Словно одежки с луковицы, сдирала с прошлого бытия лихорадка тех лет, охватившая всех поголовно. Возбуждение перед гигантским стриптизом завораживало. Сладостен был акт развинчивания матрешек, увлекал. Все более мелкая соизмеримость оказывалась в руках. «Остановитесь, братцы! — кричал в душе полковник, — нельзя же эдак!» Но вокруг пили жадно, взахлеб, еще недавно таинственную глубину. Поразительны были не факты, пусть самые невероятные, поразительна была сама возможность очеловечивания божества, символа эпохи. Поразительно было узнать, что символ вполне по-человечески бывал порой несправедлив (как мы порой бываем), бывал иногда неумен (можно сказать, даже глуп), усмехался злобно, не знал, куда деть руки, особенно ту, больную, произносил не всегда великие слова и даже изредка позволял себе символ выразиться совсем некультурно, почти так же, как наш сапожник дядя Вася. Короче, поразительно было уже не то, что он (символ то есть) вообще, оказывается, ел, спал, кого-то любил, а кого-то, наоборот, ненавидел. Всем стала известна марка табака, которую курил. Теперь любой мог закурить… при желании.

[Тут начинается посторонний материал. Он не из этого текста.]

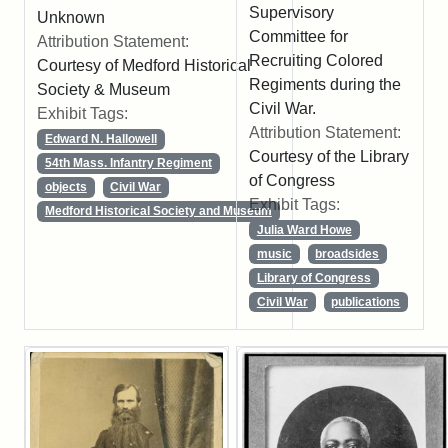
Supervisory
Unknown
Committee for
Attribution Statement:
Recruiting Colored
Courtesy of Medford Historical
Regiments during the
Society & Museum
Civil War.
Exhibit Tags:
Attribution Statement:
Edward N. Hallowell
Courtesy of the Library
54th Mass. Infantry Regiment
of Congress
objects
Civil War
Exhibit Tags:
Medford Historical Society and Museum
Julia Ward Howe
music
broadsides
Library of Congress
Civil War
publications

За околицей деревни, в глубоком овраге, в самом конце его, была еще более глубокая яма, в детстве казавшаяся бездонной пропастью. Была завалена она корягами, камнями, заросла травой вся, мхами, мухоморами. Вечный полумрак, увеличенная изгибами глубина, переплетение корней, фосфоресцирующая мгла по углам — неисчерпаемостью, бездонностью, сырой девственностью веяло от ямы в детстве еще за десять шагов от нее. Как часто прибегал сюда он мальчишкой — Пашкой-шкетом — в горькие минуты. Посидеть полчаса в преддверии какой-то необычной жизни, в которую, несомненно, вела та яма, и то было отрадой в тяжелые минуты жизни. И вот измерили яму, необходимый кубаж песка привезли, засыпали. Недосягаемость, непостижимость к простой геометрии свели, прежний трепет стал смешон, ненужным трепетом оказался — из мальчишки вдруг тогда сразу в подростка превратился, усишки пробились, юношей стал, секретарем ячейки, стихи стал писать. Уже по отчеству величали: «Павел Константинович»… Так и эти пятидесятые странные годы — словно ровная площадка вдруг открылась — ни бездны под ногами, ни неприступности над головой. Подобно многим своим ровесникам, полковник сопротивлялся охватившему всех развенчиванию главного имени эпохи. Да, он чувствовал теперь и прежнюю тяжесть, и несвободу своего существования, и (сродни детскому) прежнее суеверие, загораживающее путь для собственного многогранного развития личности. Все так и было. И все же не спешил расстаться с прошлым наш полковник, во снах все еще было по-прежнему — тихо, надежно, — с затаенной прошлой нежностью смотрелись сны. Непривычно становилось, когда просыпался, сквозняк в самом себе, опасный крен ощущался.
Для человека, долго несшего на своих плечах тяжесть и внезапно освобожденного от нее, всегда есть опасность на первых шагах зарыться носом. Так и полковник — упирался. Но днем и ночью сонмы ртов, глаз, восклицательных знаков газетных заголовков нашептывали, орали, пели, плясали — втягивали в свой гвалт. И полковник стал потихоньку пританцовывать в этой облегченности, что обещала так много. И действительно, все большую подвижность ощущал в себе солидный к пятидесяти годам полковник. Чувства, мысли, логика — все раскачивалось, освобождалось, торжественно обретало свои права. Его и самого порой смешила неуместная в пятьдесят-то лет попытка раскрепоститься, не обращая ни на кого внимания создать свой неповторимый взгляд на жизнь — кокетство какое-то подозревалось тут. С другой стороны, в нем уже ворочалась и обида — жадное стремление наверстывать упущенное, и он завидовал своим курсантам, которые начинали с такой свободы.
После войны окончив Военную академию Генерального штаба Вооруженных Сил СССР имени К. Е. Ворошилова, он заведовал в это время кафедрой артиллерийского училища, вел занятия с курсантами по тактике.